ZSC-Trainer Hans Wallson setzte für diese 3.Partie der Playoffviertelfinal-Serie zwischen den ZSC-Lions und dem HC Lugano auf Goalie Niklas Schlegel statt Lukas Flüeler. An Stelle von Fabrice Herzog stellte er Chris Baltisberger in die erste Sturmlinie. Dieser Winkelzug zahlte sich sich am Ende aus.
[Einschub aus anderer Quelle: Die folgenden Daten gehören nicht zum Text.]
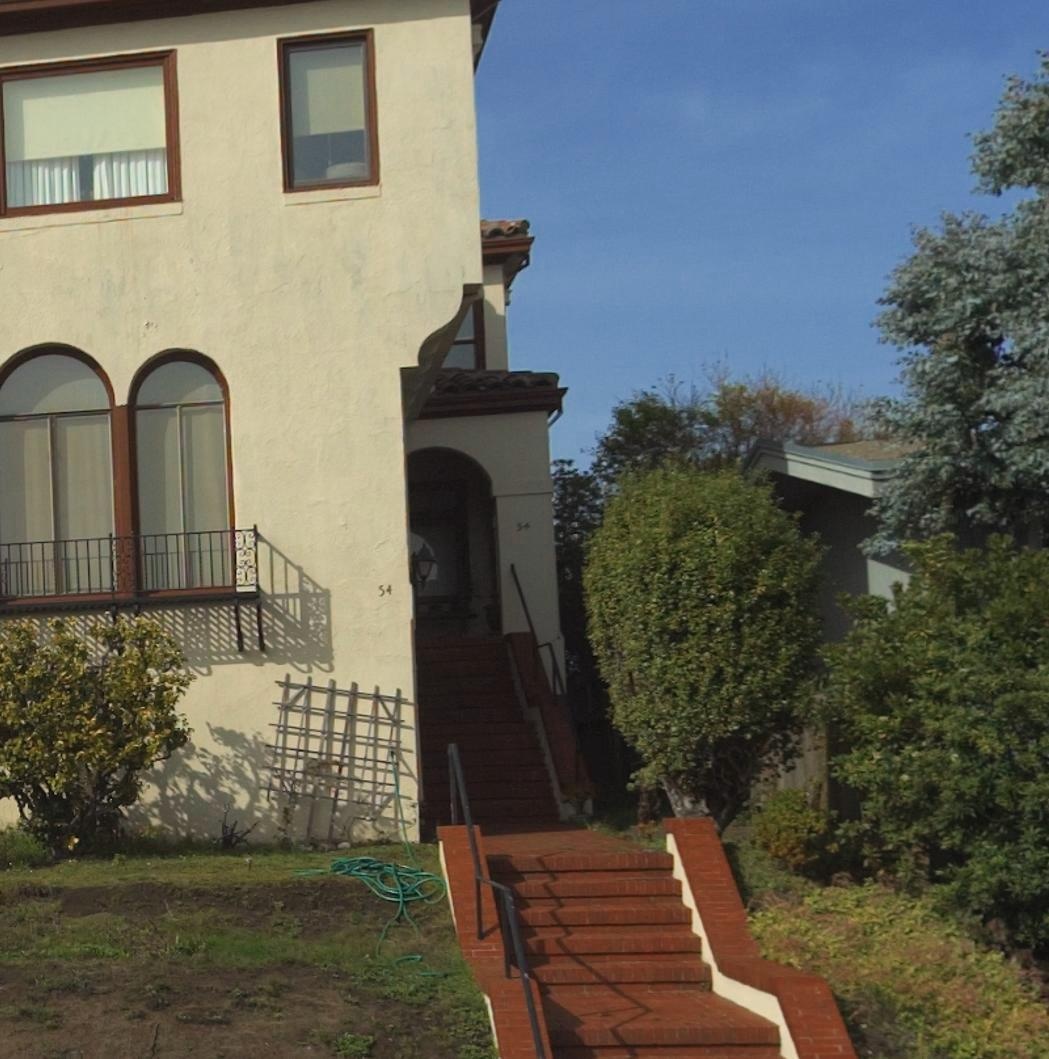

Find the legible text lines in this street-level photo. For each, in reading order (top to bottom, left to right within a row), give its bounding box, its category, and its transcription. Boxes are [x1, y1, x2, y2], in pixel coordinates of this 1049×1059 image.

[514, 520, 532, 533] StreetNumber: 54
[376, 582, 394, 599] StreetNumber: 54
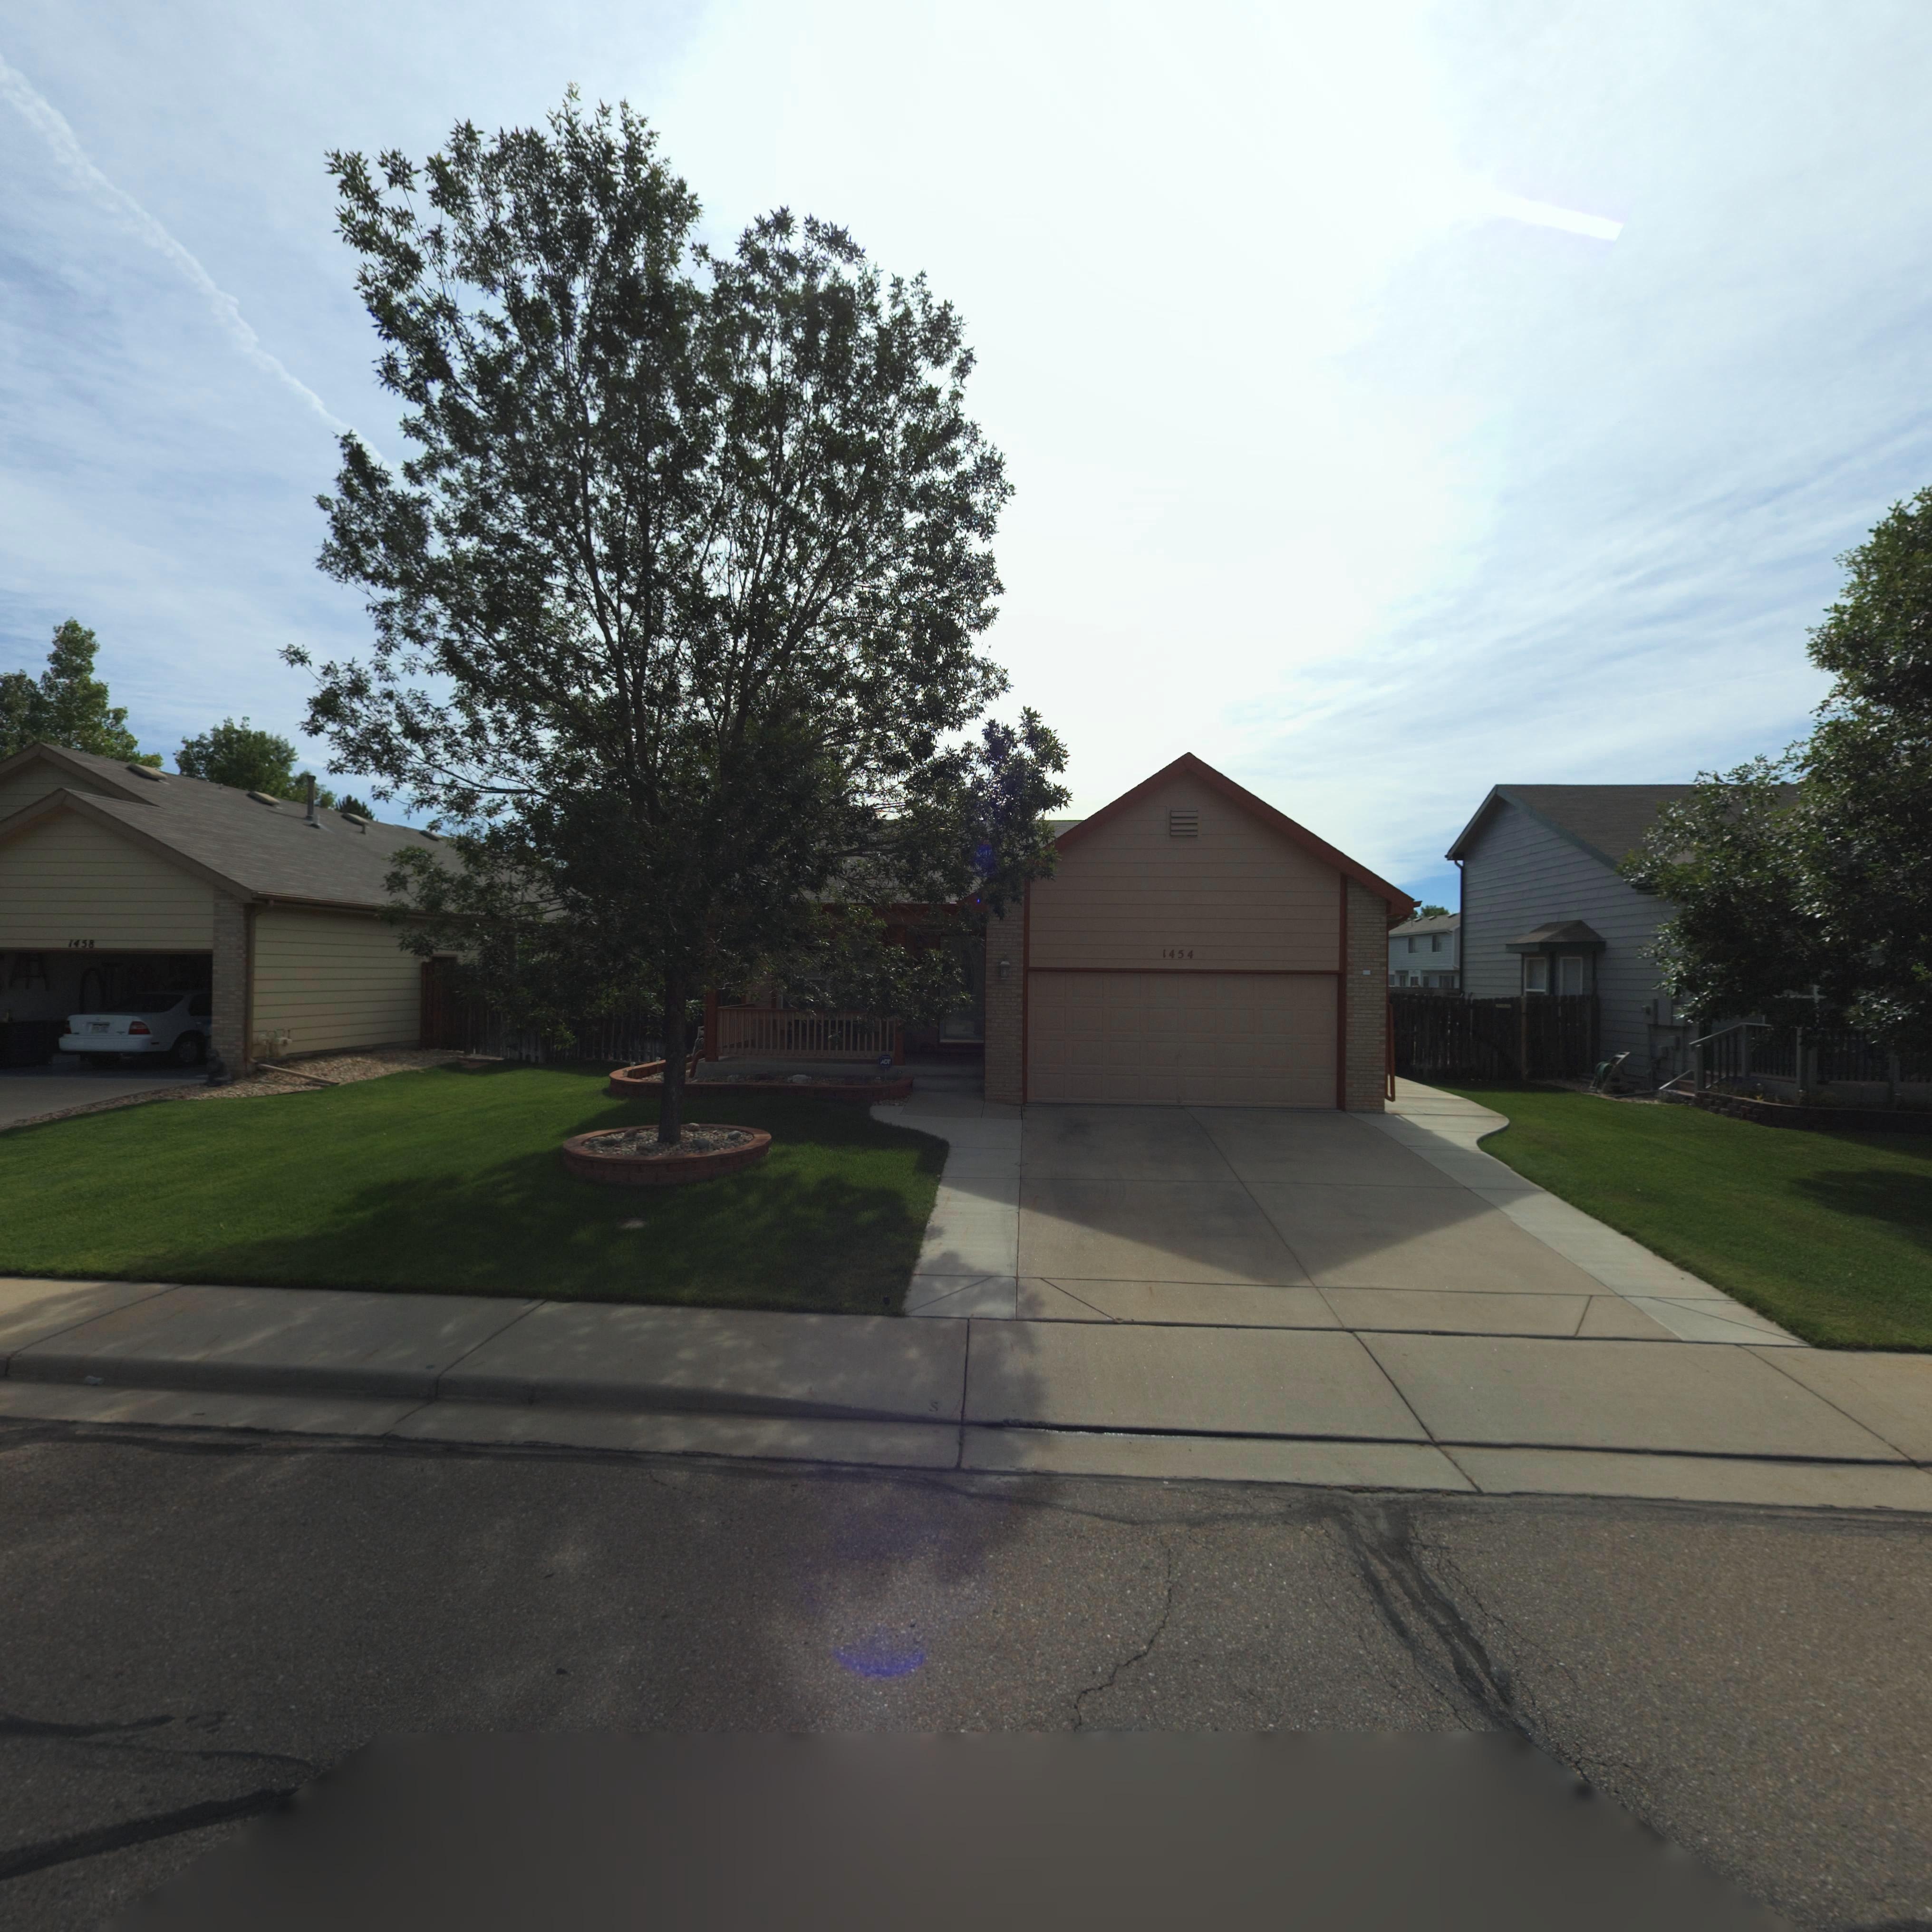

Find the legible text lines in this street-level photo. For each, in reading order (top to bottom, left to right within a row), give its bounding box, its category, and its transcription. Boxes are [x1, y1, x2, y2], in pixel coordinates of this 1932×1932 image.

[68, 938, 95, 949] StreetNumber: 1458
[1162, 948, 1194, 959] StreetNumber: 1454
Es war ein Kampf um Biegen und Brechen den sich die beiden Erzrivalen vor 10’500 Zuschauern im Zürcher Hallenstadion lieferten. Schlussendlich aber gewann jene Mannschaft, welche mehr vom Spiel hatte. Der ZSC-Goalie Schlegel feierte dabei seinen zweiten Soutout in dieser Saison und mit dem Mini-Sieg der Zürcher steht es es in der brisanten Serie 2:1 für die ZSC Lions. 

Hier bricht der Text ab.